• [Study text]:
---

I love hearing how social media is changing the way businesses relate and interact with their customers. Personally, I remember a time, when I worked for an internet provider company, where I would cringe when people approached me with customer service issues. Friends and family would want to tell me their technical issues or complain about how slow the service was. My standard response became, “call customer service!”

However, social media has provided a completely new approach to customer service… where employees who are enthusiastic about their company’s products / solutions and also passionate about social media are being employed to not only be brand evangelists, but to provide expertise and advice on product information all the way through to the actual purchasing decision.



If you’ve been noticing the Best Buy commercials lately, you probably learned about their newly launched CRM model: Twelpforce, a Twitter service that enables Best Buy employees to talk with customers instead of to them. Best Buy, recognizing that their employees are their best resource, “opened its customer service Twitter feed, Twelpforce, to any of its hourly store employees and salaried corporate employees who want to join. Employees are free to engage customers with questions or even angry customers in their own voice and in any way they see fit. The rules? DON’T talk about private company or customer information; DO be friendly and helpful.

---

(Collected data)
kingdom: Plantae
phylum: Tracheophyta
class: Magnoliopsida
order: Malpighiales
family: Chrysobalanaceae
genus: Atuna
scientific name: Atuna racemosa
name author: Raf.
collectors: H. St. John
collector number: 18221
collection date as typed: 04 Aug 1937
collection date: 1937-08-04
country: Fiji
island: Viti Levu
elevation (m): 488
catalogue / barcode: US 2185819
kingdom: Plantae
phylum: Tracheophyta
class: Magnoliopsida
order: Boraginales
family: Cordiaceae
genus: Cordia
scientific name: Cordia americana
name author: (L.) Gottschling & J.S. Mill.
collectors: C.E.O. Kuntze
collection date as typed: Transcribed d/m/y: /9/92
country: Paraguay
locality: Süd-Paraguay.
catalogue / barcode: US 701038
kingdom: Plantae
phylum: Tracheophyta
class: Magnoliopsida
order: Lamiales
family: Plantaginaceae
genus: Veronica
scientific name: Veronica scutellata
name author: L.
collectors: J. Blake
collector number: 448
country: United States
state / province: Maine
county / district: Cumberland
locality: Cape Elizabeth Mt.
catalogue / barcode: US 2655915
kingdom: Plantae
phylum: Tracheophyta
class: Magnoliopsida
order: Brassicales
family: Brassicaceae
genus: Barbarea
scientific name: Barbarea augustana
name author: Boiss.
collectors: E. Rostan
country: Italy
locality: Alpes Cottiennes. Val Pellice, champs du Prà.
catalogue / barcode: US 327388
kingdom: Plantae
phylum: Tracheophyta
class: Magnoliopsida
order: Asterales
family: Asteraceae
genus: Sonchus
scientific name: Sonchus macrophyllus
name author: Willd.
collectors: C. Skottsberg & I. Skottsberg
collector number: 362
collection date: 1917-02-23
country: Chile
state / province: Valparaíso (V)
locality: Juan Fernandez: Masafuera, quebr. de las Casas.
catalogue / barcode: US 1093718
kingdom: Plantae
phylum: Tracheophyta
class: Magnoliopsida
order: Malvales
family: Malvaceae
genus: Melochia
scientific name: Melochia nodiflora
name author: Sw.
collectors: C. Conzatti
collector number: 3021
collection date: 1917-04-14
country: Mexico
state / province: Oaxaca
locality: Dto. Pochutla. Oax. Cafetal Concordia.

---

• [What you will do]:
In the text on social media and customer service, what is Twelpforce?

• [Written answer]:
Twelpforce is a Twitter service that enables Best Buy employees to talk with customers instead of to them.